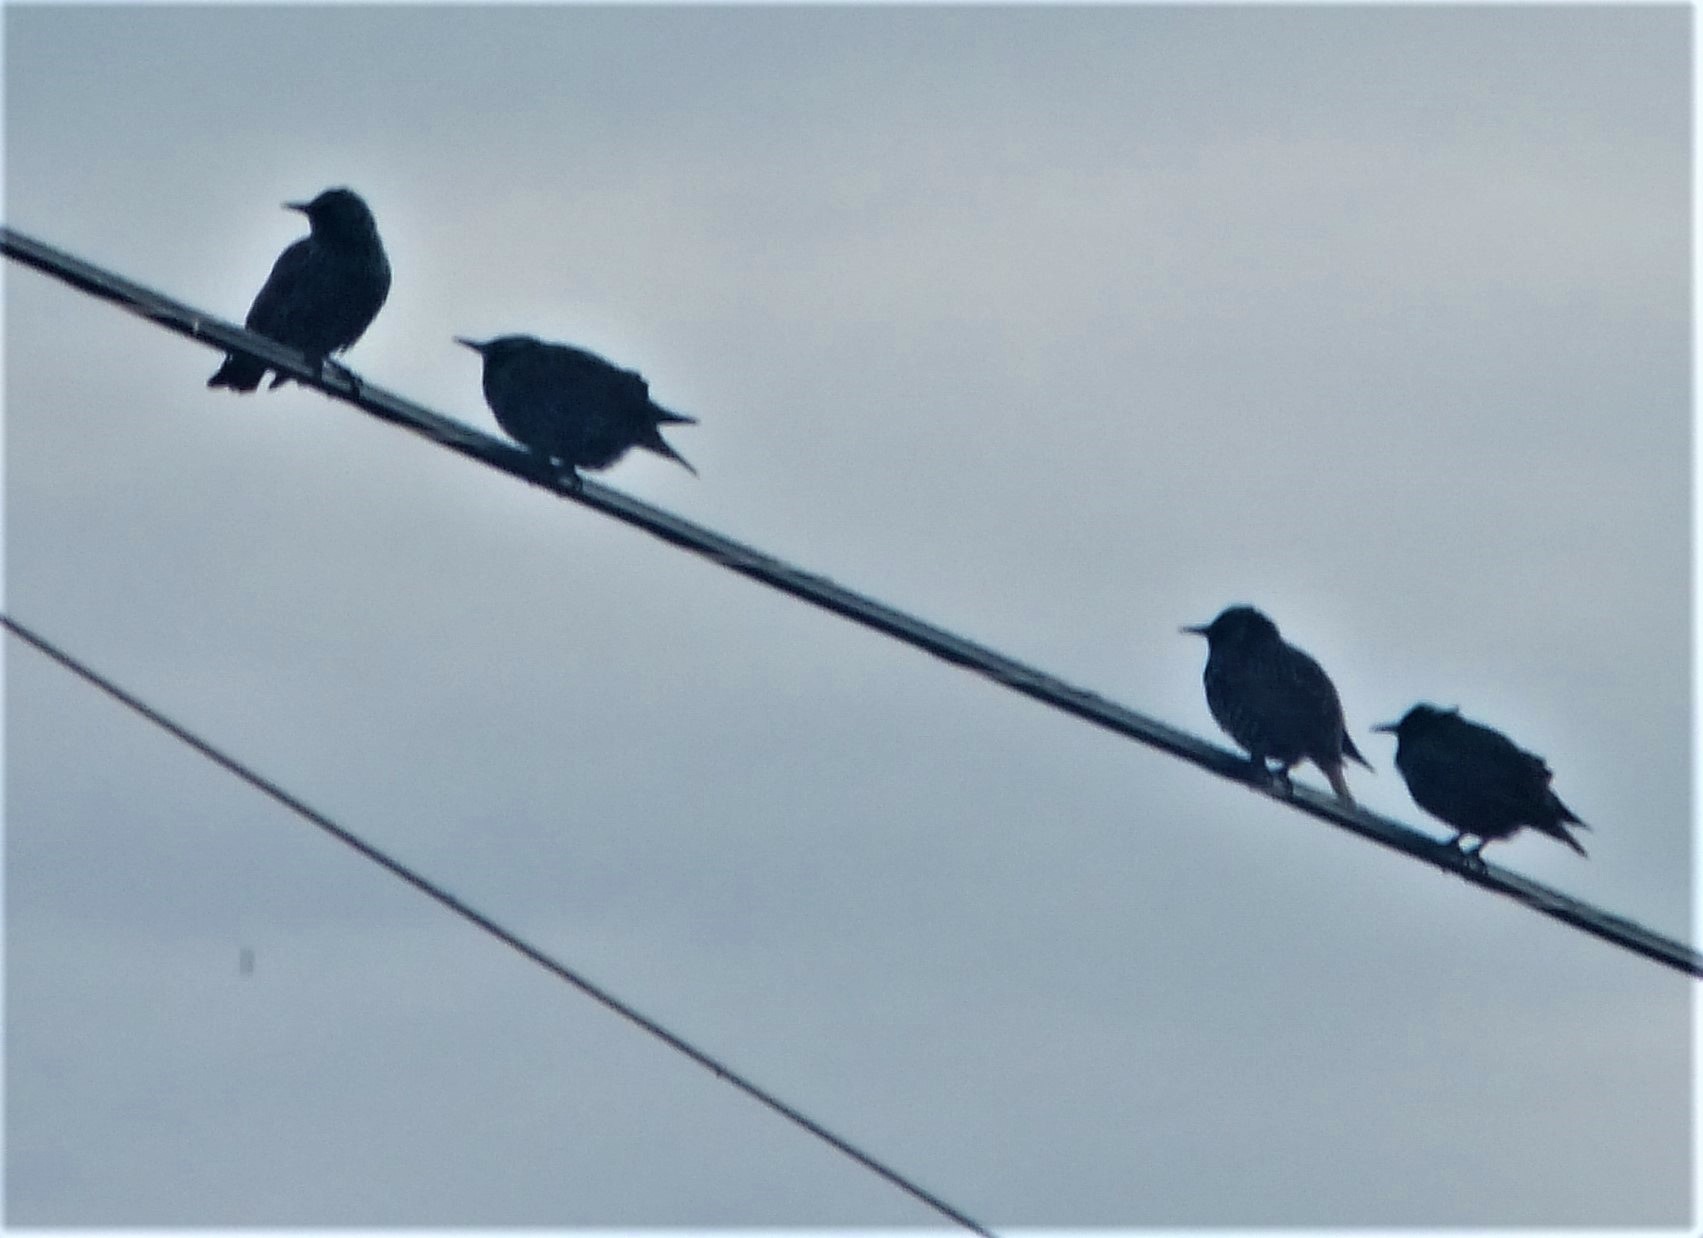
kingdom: Animalia
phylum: Chordata
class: Aves
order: Passeriformes
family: Sturnidae
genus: Sturnus
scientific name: Sturnus vulgaris
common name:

____________________

TO DO = Convert every line of the data above into a JSON list of strings, one string per line, with blank lines and the pictures left out.

RESULT =
[
  "kingdom: Animalia",
  "phylum: Chordata",
  "class: Aves",
  "order: Passeriformes",
  "family: Sturnidae",
  "genus: Sturnus",
  "scientific name: Sturnus vulgaris",
  "common name:"
]